Problem statement
Return every line of the records that contains the word "either", treating uppercase and lowercase as different.

An excerpt from a data file
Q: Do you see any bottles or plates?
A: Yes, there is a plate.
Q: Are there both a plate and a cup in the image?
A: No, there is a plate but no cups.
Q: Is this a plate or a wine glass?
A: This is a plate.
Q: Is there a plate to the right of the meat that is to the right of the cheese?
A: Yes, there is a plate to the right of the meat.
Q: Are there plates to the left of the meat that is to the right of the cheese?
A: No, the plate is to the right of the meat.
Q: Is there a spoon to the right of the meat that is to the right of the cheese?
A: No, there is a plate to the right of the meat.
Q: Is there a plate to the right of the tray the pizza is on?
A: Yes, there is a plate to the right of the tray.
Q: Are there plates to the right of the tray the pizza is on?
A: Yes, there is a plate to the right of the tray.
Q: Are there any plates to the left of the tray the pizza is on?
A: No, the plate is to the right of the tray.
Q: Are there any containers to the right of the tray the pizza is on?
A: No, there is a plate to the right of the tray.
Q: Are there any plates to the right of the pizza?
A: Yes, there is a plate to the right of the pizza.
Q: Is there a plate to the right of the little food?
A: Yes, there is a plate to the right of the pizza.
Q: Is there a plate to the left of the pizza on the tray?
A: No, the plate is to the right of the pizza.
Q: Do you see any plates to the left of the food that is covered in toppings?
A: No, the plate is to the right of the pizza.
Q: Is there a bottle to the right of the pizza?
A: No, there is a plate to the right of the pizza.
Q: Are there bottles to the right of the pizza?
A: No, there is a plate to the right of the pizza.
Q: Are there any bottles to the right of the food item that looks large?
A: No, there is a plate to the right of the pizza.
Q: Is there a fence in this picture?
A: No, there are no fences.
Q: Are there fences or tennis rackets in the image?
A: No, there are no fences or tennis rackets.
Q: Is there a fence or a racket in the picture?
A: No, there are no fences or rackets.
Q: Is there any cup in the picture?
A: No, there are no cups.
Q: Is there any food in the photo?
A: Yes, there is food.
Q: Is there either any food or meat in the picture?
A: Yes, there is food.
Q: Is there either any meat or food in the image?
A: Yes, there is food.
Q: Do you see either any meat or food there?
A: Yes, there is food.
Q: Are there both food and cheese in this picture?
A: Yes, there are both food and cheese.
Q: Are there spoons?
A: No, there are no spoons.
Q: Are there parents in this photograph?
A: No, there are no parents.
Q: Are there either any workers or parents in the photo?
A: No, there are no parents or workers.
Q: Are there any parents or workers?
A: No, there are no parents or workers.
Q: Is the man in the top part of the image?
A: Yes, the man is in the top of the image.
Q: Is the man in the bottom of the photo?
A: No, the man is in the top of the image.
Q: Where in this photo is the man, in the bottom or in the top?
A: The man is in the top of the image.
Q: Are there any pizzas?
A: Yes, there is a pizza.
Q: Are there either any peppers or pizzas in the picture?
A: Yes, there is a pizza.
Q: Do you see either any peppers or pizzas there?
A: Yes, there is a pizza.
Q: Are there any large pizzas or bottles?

---

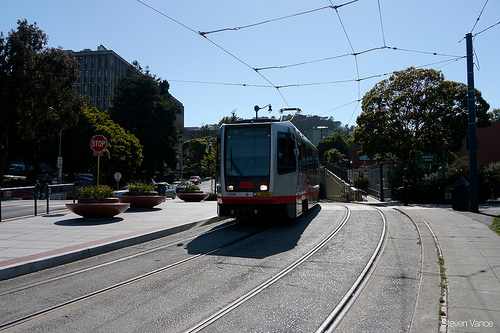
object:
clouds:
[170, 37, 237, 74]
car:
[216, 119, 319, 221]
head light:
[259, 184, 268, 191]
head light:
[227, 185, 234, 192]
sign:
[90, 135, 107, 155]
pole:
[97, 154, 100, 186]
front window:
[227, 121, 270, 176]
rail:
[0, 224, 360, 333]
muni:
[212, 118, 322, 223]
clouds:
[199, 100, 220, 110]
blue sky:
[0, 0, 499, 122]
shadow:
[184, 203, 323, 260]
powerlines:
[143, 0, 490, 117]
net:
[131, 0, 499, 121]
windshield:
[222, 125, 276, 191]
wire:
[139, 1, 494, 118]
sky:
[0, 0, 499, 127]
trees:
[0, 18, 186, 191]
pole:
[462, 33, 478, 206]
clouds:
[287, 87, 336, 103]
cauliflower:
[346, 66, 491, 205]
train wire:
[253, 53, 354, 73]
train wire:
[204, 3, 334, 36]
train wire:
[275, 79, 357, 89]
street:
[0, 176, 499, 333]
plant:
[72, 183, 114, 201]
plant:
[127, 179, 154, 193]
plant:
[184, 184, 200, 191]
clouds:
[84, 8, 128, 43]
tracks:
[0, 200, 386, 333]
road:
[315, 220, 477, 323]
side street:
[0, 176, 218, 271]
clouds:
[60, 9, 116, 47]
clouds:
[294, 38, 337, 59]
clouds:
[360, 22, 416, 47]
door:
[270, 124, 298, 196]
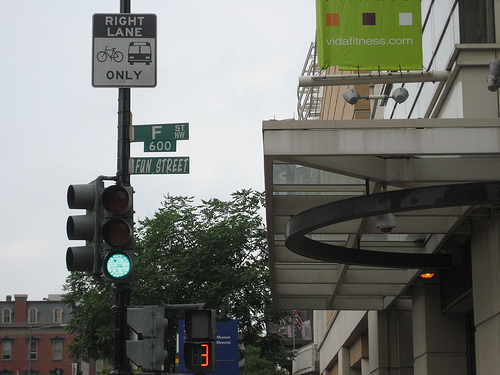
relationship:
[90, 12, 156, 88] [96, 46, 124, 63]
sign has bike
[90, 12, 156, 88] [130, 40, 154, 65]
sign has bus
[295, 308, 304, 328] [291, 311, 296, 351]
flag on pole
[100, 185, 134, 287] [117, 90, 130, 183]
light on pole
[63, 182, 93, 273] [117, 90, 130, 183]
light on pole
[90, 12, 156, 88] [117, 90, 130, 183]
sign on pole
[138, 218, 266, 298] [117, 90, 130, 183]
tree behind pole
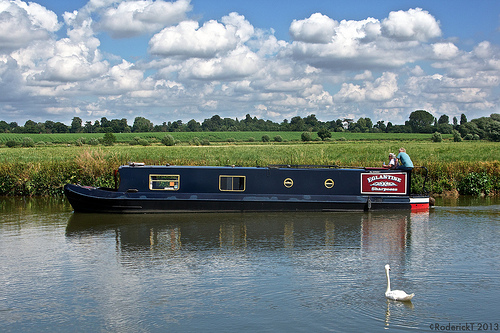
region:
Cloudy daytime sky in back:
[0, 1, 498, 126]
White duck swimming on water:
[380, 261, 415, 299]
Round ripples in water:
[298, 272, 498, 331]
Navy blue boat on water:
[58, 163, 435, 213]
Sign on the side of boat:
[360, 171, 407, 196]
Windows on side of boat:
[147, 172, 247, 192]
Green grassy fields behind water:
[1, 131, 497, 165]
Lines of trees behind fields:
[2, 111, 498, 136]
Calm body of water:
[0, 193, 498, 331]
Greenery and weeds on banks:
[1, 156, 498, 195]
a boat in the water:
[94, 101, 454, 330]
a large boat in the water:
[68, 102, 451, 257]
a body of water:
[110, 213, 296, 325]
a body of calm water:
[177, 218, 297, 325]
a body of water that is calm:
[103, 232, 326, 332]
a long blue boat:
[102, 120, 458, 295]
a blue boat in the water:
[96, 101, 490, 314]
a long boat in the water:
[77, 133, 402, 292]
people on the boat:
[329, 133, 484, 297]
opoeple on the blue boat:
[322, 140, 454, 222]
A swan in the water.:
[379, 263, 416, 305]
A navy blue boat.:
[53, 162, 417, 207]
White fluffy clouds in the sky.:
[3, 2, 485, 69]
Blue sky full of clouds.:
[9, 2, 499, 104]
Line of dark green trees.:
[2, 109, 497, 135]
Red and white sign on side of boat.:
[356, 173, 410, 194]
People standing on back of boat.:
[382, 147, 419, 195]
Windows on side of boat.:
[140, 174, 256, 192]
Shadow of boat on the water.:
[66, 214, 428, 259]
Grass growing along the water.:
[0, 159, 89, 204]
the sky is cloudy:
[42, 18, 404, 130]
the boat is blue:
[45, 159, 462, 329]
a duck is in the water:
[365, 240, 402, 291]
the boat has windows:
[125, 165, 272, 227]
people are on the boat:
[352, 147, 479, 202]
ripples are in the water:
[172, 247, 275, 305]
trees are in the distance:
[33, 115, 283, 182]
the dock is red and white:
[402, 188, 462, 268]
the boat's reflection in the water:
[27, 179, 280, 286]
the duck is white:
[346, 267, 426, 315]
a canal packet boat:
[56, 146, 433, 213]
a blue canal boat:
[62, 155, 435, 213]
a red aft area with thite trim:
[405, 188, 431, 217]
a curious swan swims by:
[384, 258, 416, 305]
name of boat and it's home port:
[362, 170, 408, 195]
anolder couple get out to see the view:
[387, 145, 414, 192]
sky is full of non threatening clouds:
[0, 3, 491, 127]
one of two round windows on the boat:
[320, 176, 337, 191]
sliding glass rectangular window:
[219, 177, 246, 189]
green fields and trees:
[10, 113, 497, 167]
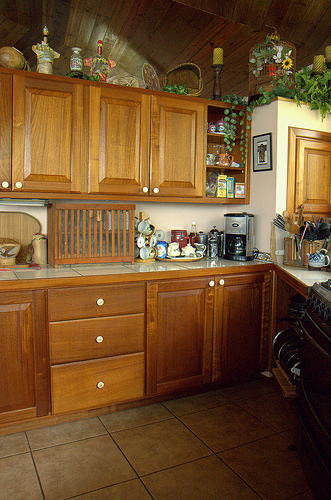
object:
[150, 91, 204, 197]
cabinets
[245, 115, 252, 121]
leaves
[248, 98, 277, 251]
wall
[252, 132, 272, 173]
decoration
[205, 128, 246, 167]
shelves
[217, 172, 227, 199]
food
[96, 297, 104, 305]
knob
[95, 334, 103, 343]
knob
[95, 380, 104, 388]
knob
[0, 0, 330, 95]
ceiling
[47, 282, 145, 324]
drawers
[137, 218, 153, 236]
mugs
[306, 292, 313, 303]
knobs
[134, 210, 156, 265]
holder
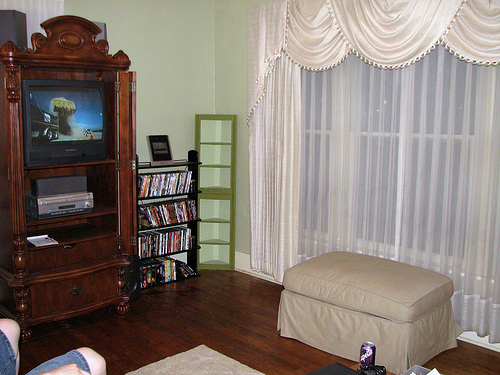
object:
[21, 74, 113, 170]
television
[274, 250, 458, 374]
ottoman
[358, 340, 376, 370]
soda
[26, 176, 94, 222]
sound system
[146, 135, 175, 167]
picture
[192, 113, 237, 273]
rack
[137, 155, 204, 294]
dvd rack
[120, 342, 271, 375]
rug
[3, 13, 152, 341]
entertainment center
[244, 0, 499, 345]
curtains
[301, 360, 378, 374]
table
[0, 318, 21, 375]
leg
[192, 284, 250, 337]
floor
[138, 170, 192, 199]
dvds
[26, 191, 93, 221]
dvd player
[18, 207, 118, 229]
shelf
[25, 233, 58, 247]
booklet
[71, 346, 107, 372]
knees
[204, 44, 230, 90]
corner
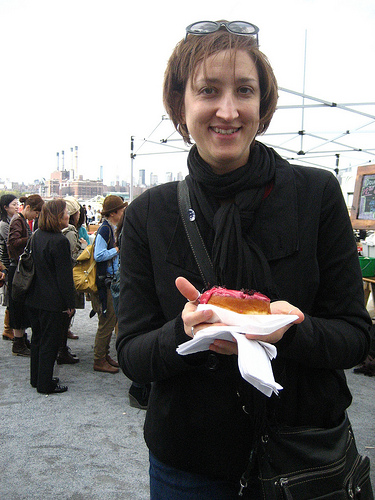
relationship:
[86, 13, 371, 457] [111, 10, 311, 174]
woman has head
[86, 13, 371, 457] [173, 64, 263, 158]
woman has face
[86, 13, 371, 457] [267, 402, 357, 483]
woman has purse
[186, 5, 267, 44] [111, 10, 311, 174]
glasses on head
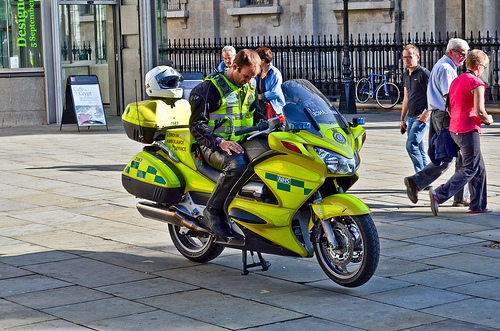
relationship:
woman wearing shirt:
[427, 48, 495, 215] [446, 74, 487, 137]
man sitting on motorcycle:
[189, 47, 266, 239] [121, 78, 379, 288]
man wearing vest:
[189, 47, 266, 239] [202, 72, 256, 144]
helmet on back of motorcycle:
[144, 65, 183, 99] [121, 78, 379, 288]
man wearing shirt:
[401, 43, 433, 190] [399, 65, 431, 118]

Solution
Q: Is there either any food or meat in the picture?
Q: Is there either any meat or food in the image?
Q: Do you see either any meat or food there?
Q: Are there either any workers or parents in the photo?
Q: Are there either any peppers or pizzas in the picture?
Q: Do you see either any peppers or pizzas there?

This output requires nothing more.